**Exercise details:**
Lift out each line of the data that holds "Value".

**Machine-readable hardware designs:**
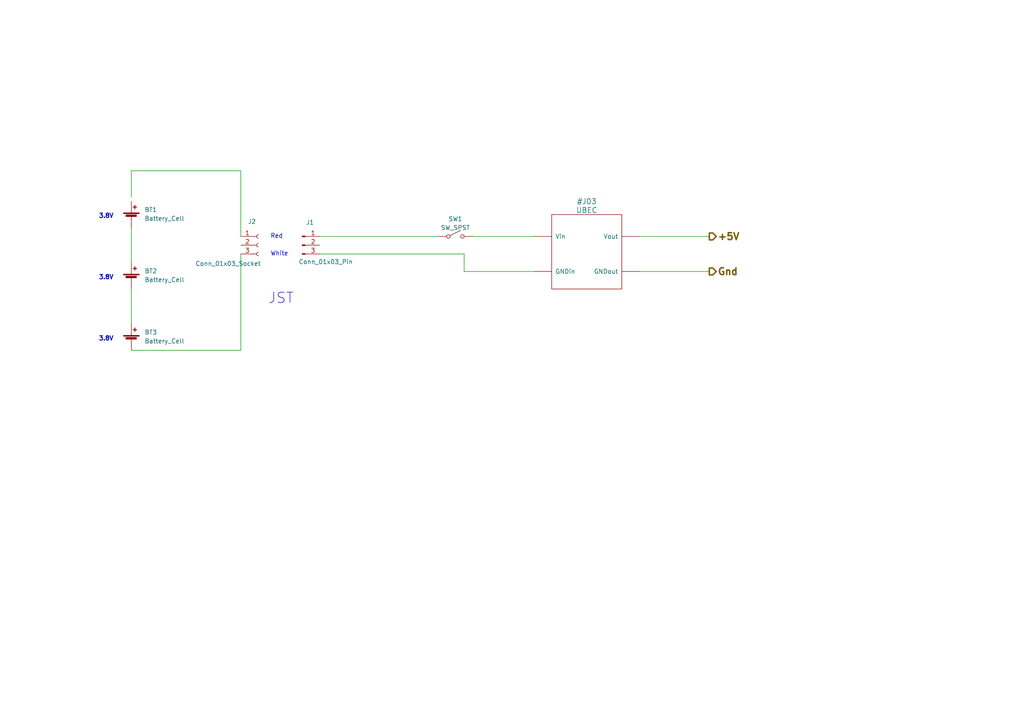
<source format=kicad_sch>
(kicad_sch
	(version 20231120)
	(generator "eeschema")
	(generator_version "8.0")
	(uuid "e5b5dd44-e95b-4d42-91af-ac6faef1b2d3")
	(paper "A4")
	(title_block
		(title "DuelWithBanjos")
		(date "2025-03-14")
		(rev "Rev 0.9")
		(company "https://github.com/Mark-MDO47")
	)
	
	(wire
		(pts
			(xy 69.85 101.6) (xy 69.85 73.66)
		)
		(stroke
			(width 0)
			(type default)
		)
		(uuid "0870d2ec-c1a7-4b39-b204-c93be9c9a153")
	)
	(wire
		(pts
			(xy 38.1 49.53) (xy 69.85 49.53)
		)
		(stroke
			(width 0)
			(type default)
		)
		(uuid "26f72570-0947-4ee0-95cb-f6d36035fe85")
	)
	(wire
		(pts
			(xy 185.42 68.58) (xy 205.74 68.58)
		)
		(stroke
			(width 0)
			(type default)
		)
		(uuid "30bee9de-6421-4689-922c-0c5ecf96bd7d")
	)
	(wire
		(pts
			(xy 92.71 68.58) (xy 127 68.58)
		)
		(stroke
			(width 0)
			(type default)
		)
		(uuid "3f99bb43-21d3-4340-bb1b-5738092121e7")
	)
	(wire
		(pts
			(xy 185.42 78.74) (xy 205.74 78.74)
		)
		(stroke
			(width 0)
			(type default)
		)
		(uuid "433781d5-22f5-4628-922a-2cf9b7aa029d")
	)
	(wire
		(pts
			(xy 38.1 83.82) (xy 38.1 93.98)
		)
		(stroke
			(width 0)
			(type default)
		)
		(uuid "4e3eec16-d222-4c18-b674-de65c4d582ef")
	)
	(wire
		(pts
			(xy 38.1 66.04) (xy 38.1 76.2)
		)
		(stroke
			(width 0)
			(type default)
		)
		(uuid "5bdb2f02-f229-4cb8-b9cf-af427ed8e672")
	)
	(wire
		(pts
			(xy 38.1 101.6) (xy 69.85 101.6)
		)
		(stroke
			(width 0)
			(type default)
		)
		(uuid "99b6ec57-5b0e-404b-9834-d56bd3c0a86c")
	)
	(wire
		(pts
			(xy 92.71 73.66) (xy 134.62 73.66)
		)
		(stroke
			(width 0)
			(type default)
		)
		(uuid "a0f5acb3-e24d-43e4-be6e-6b7bf72ea3be")
	)
	(wire
		(pts
			(xy 134.62 73.66) (xy 134.62 78.74)
		)
		(stroke
			(width 0)
			(type default)
		)
		(uuid "bb4f7423-b2c3-40ec-b48b-779fde8d86ff")
	)
	(wire
		(pts
			(xy 134.62 78.74) (xy 154.94 78.74)
		)
		(stroke
			(width 0)
			(type default)
		)
		(uuid "bce854ab-3f56-4796-8cb0-a0ceee551cce")
	)
	(wire
		(pts
			(xy 137.16 68.58) (xy 154.94 68.58)
		)
		(stroke
			(width 0)
			(type default)
		)
		(uuid "cc8ca201-e8bc-47e1-bce7-6cd66667de34")
	)
	(wire
		(pts
			(xy 69.85 49.53) (xy 69.85 68.58)
		)
		(stroke
			(width 0)
			(type default)
		)
		(uuid "ce0e0522-b937-4a16-adfa-3d5cb106bbea")
	)
	(wire
		(pts
			(xy 38.1 57.15) (xy 38.1 49.53)
		)
		(stroke
			(width 0)
			(type default)
		)
		(uuid "f243a3dc-fae4-42c1-8c5c-c0b0e385e936")
	)
	(text "Red"
		(exclude_from_sim no)
		(at 80.264 68.58 0)
		(effects
			(font
				(size 1.27 1.27)
			)
		)
		(uuid "27c35bd0-16f4-4d85-aca5-a25aa16e810a")
	)
	(text "JST"
		(exclude_from_sim no)
		(at 81.534 86.614 0)
		(effects
			(font
				(size 3 3)
			)
		)
		(uuid "33896753-4a44-449d-b8db-8e2cb523ed09")
	)
	(text "White"
		(exclude_from_sim no)
		(at 81.026 73.66 0)
		(effects
			(font
				(size 1.27 1.27)
			)
		)
		(uuid "6be6d741-cf27-4b8e-a18b-e244548dd809")
	)
	(text "3.8V"
		(exclude_from_sim no)
		(at 33.02 99.06 0)
		(effects
			(font
				(size 1.27 1.27)
				(bold yes)
			)
			(justify right bottom)
		)
		(uuid "79ce7153-65ab-4dec-a8fc-4eba514a5b5e")
	)
	(text "3.8V"
		(exclude_from_sim no)
		(at 33.02 81.28 0)
		(effects
			(font
				(size 1.27 1.27)
				(bold yes)
			)
			(justify right bottom)
		)
		(uuid "cce82f62-2f53-43ab-9d53-a08bde15f5c2")
	)
	(text "3.8V"
		(exclude_from_sim no)
		(at 33.02 63.5 0)
		(effects
			(font
				(size 1.27 1.27)
				(bold yes)
			)
			(justify right bottom)
		)
		(uuid "cdc6236b-4987-4fdf-bc5e-264a41eee845")
	)
	(hierarchical_label "+5V"
		(shape output)
		(at 205.74 68.58 0)
		(fields_autoplaced yes)
		(effects
			(font
				(size 2 2)
				(thickness 0.4)
				(bold yes)
			)
			(justify left)
		)
		(uuid "74e66453-b98f-42b0-a9b7-3dc2884192e7")
	)
	(hierarchical_label "Gnd"
		(shape output)
		(at 205.74 78.74 0)
		(fields_autoplaced yes)
		(effects
			(font
				(size 2 2)
				(thickness 0.4)
				(bold yes)
			)
			(justify left)
		)
		(uuid "db518f6d-064d-4511-a11f-be0d9091c87a")
	)
	(symbol
		(lib_id "MDO:SW_SPST")
		(at 132.08 68.58 0)
		(unit 1)
		(exclude_from_sim no)
		(in_bom yes)
		(on_board yes)
		(dnp no)
		(fields_autoplaced yes)
		(uuid "091c24ee-5d23-4dc0-a7e7-1245075d83e9")
		(property "Reference" "SW1"
			(at 132.08 63.5 0)
			(effects
				(font
					(size 1.27 1.27)
				)
			)
		)
		(property "Value" "SW_SPST"
			(at 132.08 66.04 0)
			(effects
				(font
					(size 1.27 1.27)
				)
			)
		)
		(property "Footprint" ""
			(at 132.08 68.58 0)
			(effects
				(font
					(size 1.27 1.27)
				)
				(hide yes)
			)
		)
		(property "Datasheet" ""
			(at 132.08 68.58 0)
			(effects
				(font
					(size 1.27 1.27)
				)
				(hide yes)
			)
		)
		(property "Description" ""
			(at 132.08 68.58 0)
			(effects
				(font
					(size 1.27 1.27)
				)
				(hide yes)
			)
		)
		(pin "~"
			(uuid "4dcce481-ccbe-4f47-a031-bcc77b1208c4")
		)
		(pin "~"
			(uuid "a9eadedd-ead3-4695-b7e4-adfc500860bb")
		)
		(instances
			(project "DuelWithBanjos"
				(path "/c9b0a009-eaf9-4c5a-9c22-a228fddea57d/bc1c1418-3098-4af1-89ea-7f31e7186f1b"
					(reference "SW1")
					(unit 1)
				)
			)
		)
	)
	(symbol
		(lib_id "MDO:UBEC")
		(at 167.64 74.93 0)
		(unit 1)
		(exclude_from_sim no)
		(in_bom yes)
		(on_board yes)
		(dnp no)
		(fields_autoplaced yes)
		(uuid "36b84b04-991a-4bf9-a420-5c9d8e2c39eb")
		(property "Reference" "J03"
			(at 170.18 58.42 0)
			(effects
				(font
					(size 1.524 1.524)
				)
			)
		)
		(property "Value" "UBEC"
			(at 170.18 60.96 0)
			(effects
				(font
					(size 1.524 1.524)
				)
			)
		)
		(property "Footprint" ""
			(at 167.64 74.93 0)
			(effects
				(font
					(size 1.524 1.524)
				)
				(hide yes)
			)
		)
		(property "Datasheet" ""
			(at 167.64 74.93 0)
			(effects
				(font
					(size 1.524 1.524)
				)
				(hide yes)
			)
		)
		(property "Description" ""
			(at 167.64 74.93 0)
			(effects
				(font
					(size 1.27 1.27)
				)
				(hide yes)
			)
		)
		(pin "~"
			(uuid "df6ee79f-99d2-40b9-90c9-fea41a42d794")
		)
		(pin "~"
			(uuid "c3f51501-a080-4abe-b7f3-d346427a0db2")
		)
		(pin "~"
			(uuid "eaf044c5-1878-469a-839d-a9ba7e034425")
		)
		(pin "~"
			(uuid "b1519e08-e7bc-4109-ae0c-8a6910ff239e")
		)
		(instances
			(project "DuelWithBanjos"
				(path "/c9b0a009-eaf9-4c5a-9c22-a228fddea57d/bc1c1418-3098-4af1-89ea-7f31e7186f1b"
					(reference "J03")
					(unit 1)
				)
			)
		)
	)
	(symbol
		(lib_id "Connector:Conn_01x03_Pin")
		(at 87.63 71.12 0)
		(unit 1)
		(exclude_from_sim no)
		(in_bom yes)
		(on_board yes)
		(dnp no)
		(uuid "40c9bdc5-89ee-4bf7-b2cd-fdaf217deada")
		(property "Reference" "J1"
			(at 89.916 64.516 0)
			(effects
				(font
					(size 1.27 1.27)
				)
			)
		)
		(property "Value" "Conn_01x03_Pin"
			(at 94.488 75.946 0)
			(effects
				(font
					(size 1.27 1.27)
				)
			)
		)
		(property "Footprint" ""
			(at 87.63 71.12 0)
			(effects
				(font
					(size 1.27 1.27)
				)
				(hide yes)
			)
		)
		(property "Datasheet" "~"
			(at 87.63 71.12 0)
			(effects
				(font
					(size 1.27 1.27)
				)
				(hide yes)
			)
		)
		(property "Description" "Generic connector, single row, 01x03, script generated"
			(at 87.63 71.12 0)
			(effects
				(font
					(size 1.27 1.27)
				)
				(hide yes)
			)
		)
		(pin "1"
			(uuid "9523a805-b3e2-4d12-9659-190591b5eaa5")
		)
		(pin "2"
			(uuid "d83dac61-fa9a-4ae9-9362-87e538d22fb2")
		)
		(pin "3"
			(uuid "bdf33903-412d-4b2c-95ae-40cfa3545547")
		)
		(instances
			(project ""
				(path "/c9b0a009-eaf9-4c5a-9c22-a228fddea57d/bc1c1418-3098-4af1-89ea-7f31e7186f1b"
					(reference "J1")
					(unit 1)
				)
			)
		)
	)
	(symbol
		(lib_id "Connector:Conn_01x03_Socket")
		(at 74.93 71.12 0)
		(unit 1)
		(exclude_from_sim no)
		(in_bom yes)
		(on_board yes)
		(dnp no)
		(uuid "64d2aa78-d25c-46ca-af14-fd2f4a5607cd")
		(property "Reference" "J2"
			(at 71.882 64.262 0)
			(effects
				(font
					(size 1.27 1.27)
				)
				(justify left)
			)
		)
		(property "Value" "Conn_01x03_Socket"
			(at 56.642 76.454 0)
			(effects
				(font
					(size 1.27 1.27)
				)
				(justify left)
			)
		)
		(property "Footprint" ""
			(at 74.93 71.12 0)
			(effects
				(font
					(size 1.27 1.27)
				)
				(hide yes)
			)
		)
		(property "Datasheet" "~"
			(at 74.93 71.12 0)
			(effects
				(font
					(size 1.27 1.27)
				)
				(hide yes)
			)
		)
		(property "Description" "Generic connector, single row, 01x03, script generated"
			(at 74.93 71.12 0)
			(effects
				(font
					(size 1.27 1.27)
				)
				(hide yes)
			)
		)
		(pin "2"
			(uuid "f5805e02-fcdc-4534-8161-117e48c33eac")
		)
		(pin "3"
			(uuid "483e7874-536a-4ba0-9560-b675fb03f95f")
		)
		(pin "1"
			(uuid "9f66cc34-d8b6-4a40-91c2-510c2ffa8b7b")
		)
		(instances
			(project ""
				(path "/c9b0a009-eaf9-4c5a-9c22-a228fddea57d/bc1c1418-3098-4af1-89ea-7f31e7186f1b"
					(reference "J2")
					(unit 1)
				)
			)
		)
	)
	(symbol
		(lib_id "Device:Battery_Cell")
		(at 38.1 99.06 0)
		(unit 1)
		(exclude_from_sim no)
		(in_bom yes)
		(on_board yes)
		(dnp no)
		(fields_autoplaced yes)
		(uuid "920f9c53-232d-4c7e-b4d0-9ebc1cb81a85")
		(property "Reference" "BT3"
			(at 41.91 96.393 0)
			(effects
				(font
					(size 1.27 1.27)
				)
				(justify left)
			)
		)
		(property "Value" "Battery_Cell"
			(at 41.91 98.933 0)
			(effects
				(font
					(size 1.27 1.27)
				)
				(justify left)
			)
		)
		(property "Footprint" ""
			(at 38.1 97.536 90)
			(effects
				(font
					(size 1.27 1.27)
				)
				(hide yes)
			)
		)
		(property "Datasheet" "~"
			(at 38.1 97.536 90)
			(effects
				(font
					(size 1.27 1.27)
				)
				(hide yes)
			)
		)
		(property "Description" ""
			(at 38.1 99.06 0)
			(effects
				(font
					(size 1.27 1.27)
				)
				(hide yes)
			)
		)
		(pin "1"
			(uuid "8bec2c96-2766-438f-826b-cb34b19523ba")
		)
		(pin "2"
			(uuid "e790e259-8d31-4da6-8e13-1d399fe0fbe7")
		)
		(instances
			(project "DuelWithBanjos"
				(path "/c9b0a009-eaf9-4c5a-9c22-a228fddea57d/bc1c1418-3098-4af1-89ea-7f31e7186f1b"
					(reference "BT3")
					(unit 1)
				)
			)
		)
	)
	(symbol
		(lib_id "Device:Battery_Cell")
		(at 38.1 63.5 0)
		(unit 1)
		(exclude_from_sim no)
		(in_bom yes)
		(on_board yes)
		(dnp no)
		(fields_autoplaced yes)
		(uuid "b651d9a8-f55b-4435-b9c9-a9adbce9b225")
		(property "Reference" "BT1"
			(at 41.91 60.833 0)
			(effects
				(font
					(size 1.27 1.27)
				)
				(justify left)
			)
		)
		(property "Value" "Battery_Cell"
			(at 41.91 63.373 0)
			(effects
				(font
					(size 1.27 1.27)
				)
				(justify left)
			)
		)
		(property "Footprint" ""
			(at 38.1 61.976 90)
			(effects
				(font
					(size 1.27 1.27)
				)
				(hide yes)
			)
		)
		(property "Datasheet" "~"
			(at 38.1 61.976 90)
			(effects
				(font
					(size 1.27 1.27)
				)
				(hide yes)
			)
		)
		(property "Description" ""
			(at 38.1 63.5 0)
			(effects
				(font
					(size 1.27 1.27)
				)
				(hide yes)
			)
		)
		(pin "1"
			(uuid "ff0c5599-e8a9-47cd-bf24-626784a7a951")
		)
		(pin "2"
			(uuid "380f14d0-2d6e-4b43-b69a-8e34b5b46499")
		)
		(instances
			(project "DuelWithBanjos"
				(path "/c9b0a009-eaf9-4c5a-9c22-a228fddea57d/bc1c1418-3098-4af1-89ea-7f31e7186f1b"
					(reference "BT1")
					(unit 1)
				)
			)
		)
	)
	(symbol
		(lib_id "Device:Battery_Cell")
		(at 38.1 81.28 0)
		(unit 1)
		(exclude_from_sim no)
		(in_bom yes)
		(on_board yes)
		(dnp no)
		(fields_autoplaced yes)
		(uuid "fd1ade76-8b94-4d7d-9fe3-216ad1e4b99a")
		(property "Reference" "BT2"
			(at 41.91 78.613 0)
			(effects
				(font
					(size 1.27 1.27)
				)
				(justify left)
			)
		)
		(property "Value" "Battery_Cell"
			(at 41.91 81.153 0)
			(effects
				(font
					(size 1.27 1.27)
				)
				(justify left)
			)
		)
		(property "Footprint" ""
			(at 38.1 79.756 90)
			(effects
				(font
					(size 1.27 1.27)
				)
				(hide yes)
			)
		)
		(property "Datasheet" "~"
			(at 38.1 79.756 90)
			(effects
				(font
					(size 1.27 1.27)
				)
				(hide yes)
			)
		)
		(property "Description" ""
			(at 38.1 81.28 0)
			(effects
				(font
					(size 1.27 1.27)
				)
				(hide yes)
			)
		)
		(pin "1"
			(uuid "7fbbcbea-9da2-47b7-a2fc-c1ccd77f7dd9")
		)
		(pin "2"
			(uuid "f2fea48d-75c0-4e4f-bdeb-8641309021dd")
		)
		(instances
			(project "DuelWithBanjos"
				(path "/c9b0a009-eaf9-4c5a-9c22-a228fddea57d/bc1c1418-3098-4af1-89ea-7f31e7186f1b"
					(reference "BT2")
					(unit 1)
				)
			)
		)
	)
)

</source>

**Solution to this exercise:**
		(property "Value" "SW_SPST"
		(property "Value" "UBEC"
		(property "Value" "Conn_01x03_Pin"
		(property "Value" "Conn_01x03_Socket"
		(property "Value" "Battery_Cell"
		(property "Value" "Battery_Cell"
		(property "Value" "Battery_Cell"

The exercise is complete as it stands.